• Supplied material:
'''
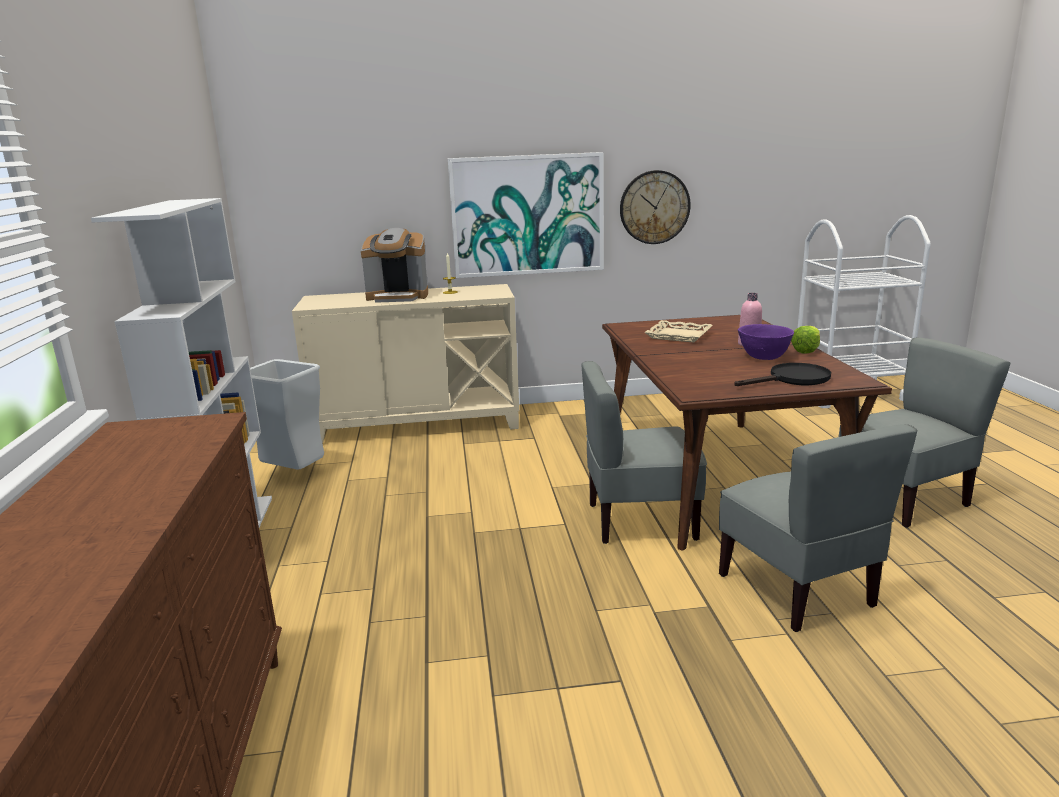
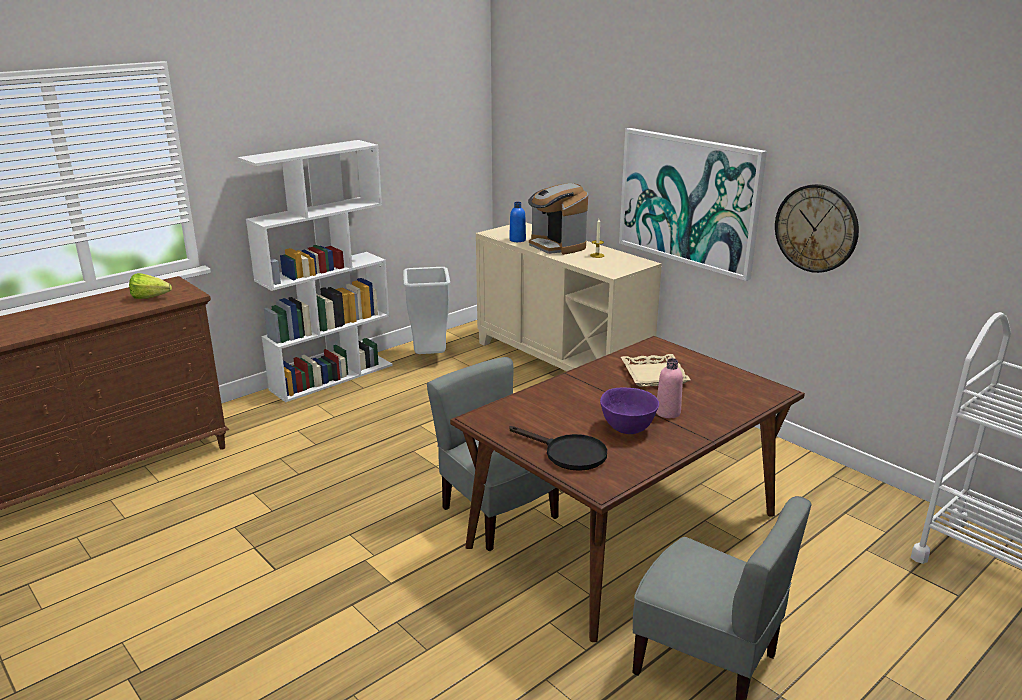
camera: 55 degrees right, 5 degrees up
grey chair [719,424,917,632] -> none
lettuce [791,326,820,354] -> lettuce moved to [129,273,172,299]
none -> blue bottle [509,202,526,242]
'''
• Aim of the exercise: Set out every line from the material that contains the string "none".

• Written response:
grey chair [719,424,917,632] -> none
none -> blue bottle [509,202,526,242]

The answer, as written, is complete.